〔摘 要〕我国82年宪法就确立了宗教信仰自由政策,但受到儒家思想、近现代自然科学、政治传统,以及在把握马克思主义宗教理论上长期的一些误区,加上来自国家安全、社会稳定方面决策的影响,我国的政教关系呈现出与西方不同的特点,即政教虽然分离,但宗教组织相对于政治权力机构长期偏弱。这样的政教关系导致宗教灰市黑市泛滥、过度管理和教产问题成为宗教管理工作中的难题。解决这些问题需要从完善法律制度、健全法治精神和推进宗教组织自治三方面入手,以宗教管理法治化实现平衡政教关系,从根源上解决宗教问题的目的。
一般而言,政教关系有广、狭义之分:狭义的政教关系,指宗教组织与政治权力机构的关系,一是宗教组织干政,二是政府的宗教管理。广义的政教关系不仅包括宗教对政治权立机构的影响,还包括宗教对政治意识形态的影响,对政治文化产生的影响〔1〕。广义政教关系所包含的文化现象不属于宗教管理的范围,因而本文政教关系采用狭义定义。中国的政教关系虽古已有之,但始终不同于西方。西方经历了罗马帝国和中世纪政教依赖的神学政治,到近现代政教分离的法治政治的发展历史。基督教塑造了欧洲文明,且始终是欧洲政坛的重要影响力量。中国先秦政教一体的神权政治经历秦汉重塑为世俗政权,演变成长达一千八百年的政教主从型政教关系。在近代化过程中宗教受到较大冲击,对政治的影响降到了极低的水平。进入新世纪后,一方面恐怖主义、民族分裂主义与宗教极端主义合流;另一方面现代社会的高度精神压力促使中国的宗教信众数量高速增长,中国的政教关系也在悄然地发生变化。通过分析影响政教关系的诸种要素以定性当代中国政教关系,有利于从深层次把握当前宗教管理中的一些难题,并且通过宗教管理法治化予以解决,以保障正常宗教活动,促进宗教和顺。
一、当代中国政教关系及影响因素
若单从宪法与其他相关法律制度的规范文本上加以考察,我国与欧美诸国一样,是政教分离的现代国家。但中国的政教关系始终受到多种因素的制约,既有历史遗存的老问题,又有现代社会的新问题;既受到外来因素的影响,又与中国宗教的特性相关。总的来说,可以将影响中国当代政教关系的因素概括为以下五个方面:
一是儒家思想始终塑造和影响着中国的政教关系。儒家学派在神灵问题上存在较强的实用主义倾向。孔子在《论语》中拒绝从存在论的角度论证鬼神的有无和人死后的情状,他说:“不知事人,焉知事鬼”“不知生,焉知死”〔2〕,但同时儒家又不断强调天的终极性。正是在这样的思想影响下,先秦的敬天法祖传统在封建时代得以延续并进一步发展,成为中华文化的一种精神特质。庞大的宗族将有限的家庭财产集中起来,形成了一个个社会自治组织,为家庭内部成员提供各种各样的公共服务,削弱了宗教作为公共服务供给成员在社会中扩张的机会。孝既赋予家庭以道德上的追求目标,其政治化又强化了忠的要求,是以国人对追求彼岸,不敬祖宗、不拜皇帝的宗教始终保持着一种排斥的态度。

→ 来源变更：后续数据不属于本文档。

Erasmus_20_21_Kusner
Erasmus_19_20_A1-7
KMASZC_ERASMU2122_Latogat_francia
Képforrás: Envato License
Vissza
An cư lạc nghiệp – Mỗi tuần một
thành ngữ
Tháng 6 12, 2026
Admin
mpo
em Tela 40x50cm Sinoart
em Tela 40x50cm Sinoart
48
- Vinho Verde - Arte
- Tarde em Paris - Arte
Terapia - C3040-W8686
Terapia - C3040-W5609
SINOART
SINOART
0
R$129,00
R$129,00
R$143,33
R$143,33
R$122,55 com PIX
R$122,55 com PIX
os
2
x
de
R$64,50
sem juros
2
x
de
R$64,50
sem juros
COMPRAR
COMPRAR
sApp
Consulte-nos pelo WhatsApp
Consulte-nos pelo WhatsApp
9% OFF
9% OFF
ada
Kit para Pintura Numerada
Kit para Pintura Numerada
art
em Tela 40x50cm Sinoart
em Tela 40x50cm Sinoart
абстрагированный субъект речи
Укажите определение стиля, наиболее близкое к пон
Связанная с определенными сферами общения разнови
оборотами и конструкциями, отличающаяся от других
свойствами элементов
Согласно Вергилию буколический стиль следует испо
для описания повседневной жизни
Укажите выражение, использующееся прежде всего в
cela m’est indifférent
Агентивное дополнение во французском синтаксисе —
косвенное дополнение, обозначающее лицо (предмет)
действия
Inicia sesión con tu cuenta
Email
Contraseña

二是封建王朝的统治者始终对宗教进行严格的控制,并且通过历史惯性遗留到了今天。造成这种控制的原因是多方面的。首先,中国宗教多系外来,统治者面临华夷之辨时更倾向于维护儒学正统。其次,寺庙道观经过数代传承往往聚集大量财富,神职人员脱离生产在王朝衰落时又常具有**的社会影响,统治者借打击宗教以增加财政收入和劳动力数量。再次,历史上多次发生借助民间宗教的农民起义,使统治者对宗教一直保持警惕性。皇帝对神明加以敕封,表示皇帝的权力不仅对俗人俗事有效,而且对很多神灵也同样适用〔3〕。对王权的合法性来源“上天”,则严格垄断举行祭天仪式和解读天象的权力;宗教场所的修建要经过审批,历朝设专职机构处理宗教事务;任何有悖于儒学正统的宗教都可能被当作异端加以迫害〔3〕151。这种对宗教的严格控制在历史往复中不断强化,至今一些执政者仍然对宗教组织抱有怀疑、戒备和严控的基本态度。

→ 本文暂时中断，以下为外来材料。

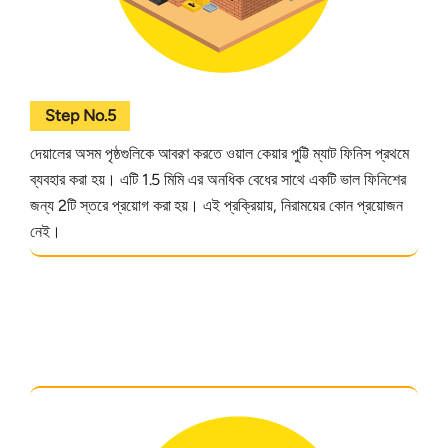
Step No.5
দেয়ালের অসম পৃষ্ঠগুলিকে আবরণ করতে ওয়াল কেয়ার পুট্টি ম্যাট ফিনিস প্রথমে
ব্যবহার করা হয়। এটি 1.5 মিমি এর অনধিক বেধের সাথে একটি ভাল ফিনিশের
জন্য 2টি স্তরে প্রয়োগ করা হয়। এই প্রক্রিয়ায়, নিরাময়ের কোন প্রয়োজন
নেই।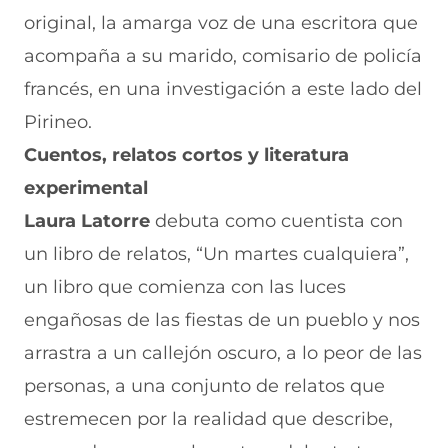
original, la amarga voz de una escritora que
acompaña a su marido, comisario de policía
francés, en una investigación a este lado del
Pirineo.
Cuentos, relatos cortos y literatura
experimental
Laura Latorre
debuta como cuentista con
un libro de relatos, “Un martes cualquiera”,
un libro que comienza con las luces
engañosas de las fiestas de un pueblo y nos
arrastra a un callejón oscuro, a lo peor de las
personas, a una conjunto de relatos que
estremecen por la realidad que describe,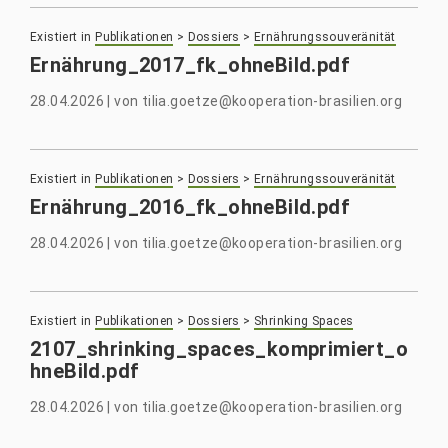
Existiert in
Publikationen
>
Dossiers
>
Ernährungssouveränität
Ernährung_2017_fk_ohneBild.pdf
28.04.2026
|
von
tilia.goetze@kooperation-brasilien.org
Existiert in
Publikationen
>
Dossiers
>
Ernährungssouveränität
Ernährung_2016_fk_ohneBild.pdf
28.04.2026
|
von
tilia.goetze@kooperation-brasilien.org
Existiert in
Publikationen
>
Dossiers
>
Shrinking Spaces
2107_shrinking_spaces_komprimiert_o
hneBild.pdf
28.04.2026
|
von
tilia.goetze@kooperation-brasilien.org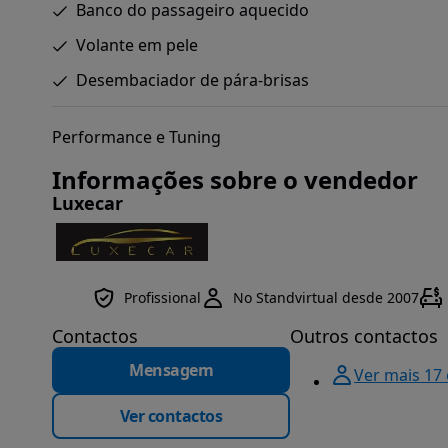
Banco do passageiro aquecido
Volante em pele
Desembaciador de pára-brisas
Performance e Tuning
Informações sobre o vendedor
Luxecar
Profissional
No Standvirtual desde 2007
Contactos
Outros contactos
Mensagem
Ver mais 17
Ver contactos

三是近代以来自然科学的冲击。近代中国被卷入世界浪潮后,工业革命的成果为刚刚“开眼看世界”的国人留下了很深的影响。从最初引入先进机器,到学习自然科学,再到思想启蒙,国人对自然科学经历了器物———知识———文化的认识深化。于此同时,宗教作为自然科学的对立面受到了极大的冲击。首先,近代科学技术昌明,使人类社会为之一新,以形上思辨为特征的哲学,对宇宙本体的比附推想及其终极关怀或终极追求,也因近代科学技术的成果,在某种程度上变得可视、可触了〔4〕。其次,知识分子将反宗教,特别是反基督教与反殖民结合起来。罗素受中国青年联合会的邀请来华演讲时说“外国人来到中国有三个动机,即打仗、挣钱和使中国人皈依我们的宗教”,鼓励中国人以民族主义和科学作为反对宗教,尤其是反对基督教的动力〔3〕284。再次,民间宗教夹杂的迷信活动,在知识分子改造乡村的社会运动中常常成为被攻击的对象。从1922年的反宗教运动到20世纪60年代的破四旧运动中,都不乏破除宗教迷信、宣传自然科学、征用宗教场所改造为学校的实践。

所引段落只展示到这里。